Here are the top 5 measures that have worked best for me based upon my experience:
1. E-mail attachments. It is tempting to share an artifact by attaching it. Copy – Paste – Send. However, the first draft of an artifact is rarely the final version. Artifacts continue to evolve across multiple point-in-time versions. Therefore, it is most important to share the reference to the central location for the artifact rather than the artifact itself. Hence, URL references are more effective long-term than attachments.
2. Use metadata. Technologies to accommodate metadata that define the attributes of an artifact have matured. Diligent tracking of these attributes eases the search and retrieval of the artifact. It also facilitates the grouping, sorting and filtering of artifacts in more ways than one. Remember, information is one of the most valuable assets in your enterprise.
3. Meeting Logistics.

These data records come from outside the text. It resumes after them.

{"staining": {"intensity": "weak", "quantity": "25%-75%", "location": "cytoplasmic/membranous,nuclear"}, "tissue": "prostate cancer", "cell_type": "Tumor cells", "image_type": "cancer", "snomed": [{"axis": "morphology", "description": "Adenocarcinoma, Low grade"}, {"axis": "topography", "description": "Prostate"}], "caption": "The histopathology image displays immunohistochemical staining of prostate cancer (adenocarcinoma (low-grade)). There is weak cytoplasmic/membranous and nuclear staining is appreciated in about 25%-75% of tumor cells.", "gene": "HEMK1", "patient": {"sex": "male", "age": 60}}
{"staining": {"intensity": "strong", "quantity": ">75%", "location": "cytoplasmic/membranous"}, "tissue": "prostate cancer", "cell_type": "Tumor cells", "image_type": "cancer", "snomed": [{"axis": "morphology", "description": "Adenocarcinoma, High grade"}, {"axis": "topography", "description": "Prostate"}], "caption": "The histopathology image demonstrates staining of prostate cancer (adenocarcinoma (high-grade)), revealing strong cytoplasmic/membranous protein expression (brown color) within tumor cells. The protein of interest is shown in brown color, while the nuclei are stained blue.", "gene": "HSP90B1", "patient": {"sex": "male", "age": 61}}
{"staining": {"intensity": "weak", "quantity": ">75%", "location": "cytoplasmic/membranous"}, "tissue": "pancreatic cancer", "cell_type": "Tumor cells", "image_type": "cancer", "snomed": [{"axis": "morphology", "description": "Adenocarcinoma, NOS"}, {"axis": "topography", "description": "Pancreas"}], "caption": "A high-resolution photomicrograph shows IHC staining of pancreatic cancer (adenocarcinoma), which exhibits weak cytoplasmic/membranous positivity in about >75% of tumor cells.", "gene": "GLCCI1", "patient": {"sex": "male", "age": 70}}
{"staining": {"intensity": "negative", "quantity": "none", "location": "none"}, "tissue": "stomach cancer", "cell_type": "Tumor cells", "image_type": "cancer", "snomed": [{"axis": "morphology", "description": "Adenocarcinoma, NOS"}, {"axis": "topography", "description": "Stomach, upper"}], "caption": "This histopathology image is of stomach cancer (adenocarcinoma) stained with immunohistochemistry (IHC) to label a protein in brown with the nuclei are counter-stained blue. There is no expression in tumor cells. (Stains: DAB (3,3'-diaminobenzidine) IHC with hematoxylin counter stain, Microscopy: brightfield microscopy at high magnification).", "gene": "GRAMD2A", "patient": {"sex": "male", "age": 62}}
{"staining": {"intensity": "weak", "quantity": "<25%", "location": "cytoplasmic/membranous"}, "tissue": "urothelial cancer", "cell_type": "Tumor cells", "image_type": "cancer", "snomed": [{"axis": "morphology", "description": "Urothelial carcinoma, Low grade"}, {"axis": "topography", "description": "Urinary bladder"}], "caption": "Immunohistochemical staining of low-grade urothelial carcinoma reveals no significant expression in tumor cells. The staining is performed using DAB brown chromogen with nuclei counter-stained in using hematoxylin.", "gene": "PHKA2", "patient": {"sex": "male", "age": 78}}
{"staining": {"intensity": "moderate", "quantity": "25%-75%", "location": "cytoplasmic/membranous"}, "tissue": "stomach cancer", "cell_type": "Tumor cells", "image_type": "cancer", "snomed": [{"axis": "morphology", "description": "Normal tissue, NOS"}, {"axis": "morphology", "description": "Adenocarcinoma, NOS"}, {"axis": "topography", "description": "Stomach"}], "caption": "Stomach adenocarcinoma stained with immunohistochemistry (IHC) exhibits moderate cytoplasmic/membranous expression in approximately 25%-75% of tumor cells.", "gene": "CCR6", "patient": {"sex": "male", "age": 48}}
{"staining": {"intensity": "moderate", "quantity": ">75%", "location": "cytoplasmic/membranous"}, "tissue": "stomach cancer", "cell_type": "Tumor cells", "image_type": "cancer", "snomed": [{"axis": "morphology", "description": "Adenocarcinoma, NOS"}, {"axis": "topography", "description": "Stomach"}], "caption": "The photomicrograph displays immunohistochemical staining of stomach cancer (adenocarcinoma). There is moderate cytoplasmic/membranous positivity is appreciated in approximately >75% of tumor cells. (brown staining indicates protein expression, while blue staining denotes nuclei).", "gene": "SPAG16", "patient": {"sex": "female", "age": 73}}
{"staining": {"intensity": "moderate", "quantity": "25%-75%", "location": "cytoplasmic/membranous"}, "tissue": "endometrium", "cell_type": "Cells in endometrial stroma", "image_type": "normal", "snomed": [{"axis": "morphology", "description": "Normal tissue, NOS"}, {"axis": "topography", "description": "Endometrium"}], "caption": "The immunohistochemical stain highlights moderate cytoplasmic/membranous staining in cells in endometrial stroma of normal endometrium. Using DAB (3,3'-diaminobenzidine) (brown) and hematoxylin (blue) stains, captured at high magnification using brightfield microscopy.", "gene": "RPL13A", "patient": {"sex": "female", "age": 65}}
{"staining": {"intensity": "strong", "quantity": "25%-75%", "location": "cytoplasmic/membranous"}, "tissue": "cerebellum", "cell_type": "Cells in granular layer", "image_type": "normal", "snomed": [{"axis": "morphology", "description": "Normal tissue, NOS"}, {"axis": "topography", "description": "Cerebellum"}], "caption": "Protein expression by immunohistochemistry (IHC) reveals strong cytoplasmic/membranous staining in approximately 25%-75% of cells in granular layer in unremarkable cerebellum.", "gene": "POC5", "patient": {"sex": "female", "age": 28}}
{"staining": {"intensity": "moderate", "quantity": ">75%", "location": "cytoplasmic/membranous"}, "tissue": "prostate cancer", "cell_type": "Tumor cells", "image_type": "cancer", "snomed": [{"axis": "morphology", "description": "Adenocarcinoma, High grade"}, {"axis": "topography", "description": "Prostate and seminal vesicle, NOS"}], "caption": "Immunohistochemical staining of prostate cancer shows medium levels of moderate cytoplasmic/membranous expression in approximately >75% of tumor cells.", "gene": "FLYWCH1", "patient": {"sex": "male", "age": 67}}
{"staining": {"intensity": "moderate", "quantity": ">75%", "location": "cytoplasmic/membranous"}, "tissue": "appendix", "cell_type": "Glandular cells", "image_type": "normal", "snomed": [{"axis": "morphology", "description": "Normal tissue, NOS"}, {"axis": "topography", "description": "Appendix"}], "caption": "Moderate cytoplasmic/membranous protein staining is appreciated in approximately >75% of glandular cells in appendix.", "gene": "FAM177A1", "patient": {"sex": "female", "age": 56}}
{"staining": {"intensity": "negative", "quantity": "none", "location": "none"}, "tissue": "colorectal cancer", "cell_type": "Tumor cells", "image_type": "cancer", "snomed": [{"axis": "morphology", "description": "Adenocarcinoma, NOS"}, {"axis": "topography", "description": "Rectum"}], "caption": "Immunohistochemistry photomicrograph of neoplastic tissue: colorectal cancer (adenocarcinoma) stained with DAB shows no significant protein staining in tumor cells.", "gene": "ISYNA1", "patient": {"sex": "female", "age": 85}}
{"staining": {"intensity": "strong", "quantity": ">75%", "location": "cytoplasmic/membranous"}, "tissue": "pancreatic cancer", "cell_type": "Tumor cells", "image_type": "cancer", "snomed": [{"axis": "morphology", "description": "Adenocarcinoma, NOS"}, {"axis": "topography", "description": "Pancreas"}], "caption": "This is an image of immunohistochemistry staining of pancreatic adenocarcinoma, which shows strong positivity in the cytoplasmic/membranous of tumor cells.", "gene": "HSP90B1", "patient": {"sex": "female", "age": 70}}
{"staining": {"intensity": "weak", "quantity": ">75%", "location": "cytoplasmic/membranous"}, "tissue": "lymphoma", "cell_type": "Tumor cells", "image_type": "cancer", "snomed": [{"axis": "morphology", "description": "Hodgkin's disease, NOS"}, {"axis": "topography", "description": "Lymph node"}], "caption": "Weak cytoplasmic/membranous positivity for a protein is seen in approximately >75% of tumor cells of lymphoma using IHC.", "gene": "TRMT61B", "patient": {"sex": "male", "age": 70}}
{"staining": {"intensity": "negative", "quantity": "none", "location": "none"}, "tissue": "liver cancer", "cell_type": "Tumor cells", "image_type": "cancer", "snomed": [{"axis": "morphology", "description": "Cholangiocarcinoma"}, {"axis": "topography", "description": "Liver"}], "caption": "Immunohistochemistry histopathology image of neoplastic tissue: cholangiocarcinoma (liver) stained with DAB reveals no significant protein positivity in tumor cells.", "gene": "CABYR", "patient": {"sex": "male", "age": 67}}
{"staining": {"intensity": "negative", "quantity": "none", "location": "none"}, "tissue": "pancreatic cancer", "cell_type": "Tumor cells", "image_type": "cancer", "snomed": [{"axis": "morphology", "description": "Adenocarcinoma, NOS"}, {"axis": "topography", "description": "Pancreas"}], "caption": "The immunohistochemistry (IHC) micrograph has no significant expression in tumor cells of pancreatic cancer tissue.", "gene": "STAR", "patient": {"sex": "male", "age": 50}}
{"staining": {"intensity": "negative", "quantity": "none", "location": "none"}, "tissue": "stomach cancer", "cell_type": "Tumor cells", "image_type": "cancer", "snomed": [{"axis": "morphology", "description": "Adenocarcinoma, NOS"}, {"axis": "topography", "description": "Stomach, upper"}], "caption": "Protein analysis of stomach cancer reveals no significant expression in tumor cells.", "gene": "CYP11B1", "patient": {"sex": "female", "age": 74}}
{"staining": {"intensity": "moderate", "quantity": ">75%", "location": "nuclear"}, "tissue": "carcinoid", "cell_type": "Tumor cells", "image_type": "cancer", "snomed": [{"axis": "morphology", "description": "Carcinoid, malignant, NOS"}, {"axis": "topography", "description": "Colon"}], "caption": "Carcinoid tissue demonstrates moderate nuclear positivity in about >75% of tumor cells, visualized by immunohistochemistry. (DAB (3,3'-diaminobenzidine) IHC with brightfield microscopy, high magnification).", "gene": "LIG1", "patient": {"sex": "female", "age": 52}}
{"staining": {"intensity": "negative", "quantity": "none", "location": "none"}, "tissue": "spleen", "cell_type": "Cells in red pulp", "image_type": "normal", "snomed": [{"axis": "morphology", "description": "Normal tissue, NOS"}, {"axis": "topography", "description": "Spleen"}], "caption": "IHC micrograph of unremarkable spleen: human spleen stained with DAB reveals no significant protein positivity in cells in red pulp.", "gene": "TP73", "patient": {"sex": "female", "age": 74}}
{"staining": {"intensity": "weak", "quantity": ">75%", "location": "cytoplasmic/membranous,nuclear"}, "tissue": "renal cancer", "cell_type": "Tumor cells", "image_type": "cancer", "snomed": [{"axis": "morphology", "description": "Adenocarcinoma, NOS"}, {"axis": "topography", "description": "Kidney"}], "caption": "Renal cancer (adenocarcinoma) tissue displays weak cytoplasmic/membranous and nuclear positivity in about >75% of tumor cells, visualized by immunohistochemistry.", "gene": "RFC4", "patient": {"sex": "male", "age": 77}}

Virtual meetings the norm today. Basic steps, such as providing the correct link to the virtual conference room, the phone number, the passcode in the meeting notice save minutes—and depending upon the number of attendees—hours. Using templates to facilitate systematic execution and dissemination streamlines this process, and could be a best practice.
4. Meeting Content. Providing references to the meeting objective, agenda, and shared content in meeting notices allows participants to jump into the discussion right away. These can be part of the meeting notice itself. In the event you have recurring meetings, this could be a rolling agenda maintained in a central location where the items are moved around based upon priority and time-sensitivity. Updates to the given entry in the central repository can serve as the minutes too! No additional e-mails. And remember, no attachments!
5. Discussion Boards. Discussion threads triggered by an e-mail blast can be captured automatically in centralized discussion boards. Opinions shared can be available long-term in these discussion boards rather than a subset of private mailboxes. Context-specific searches can yield nuggets of wisdom within these threads that will be readily retrievable. Done right, enterprises can have a growing “Wikipedia” of sorts, within their firewalls, in the context of their needs.
Such basic applications of technology have consistently yielded productivity returns for me. Individual benefits of speed and access through mobility, BYOD, wearable devices and flexible displays improve our overall quality of our own life as an individual. However, for a single person to be effective, their environment must be productive.
What has worked best for you? How have you applied technology to improve productivity? Has your organization considered extending tribal knowledge to an enterprise level? Please let me know.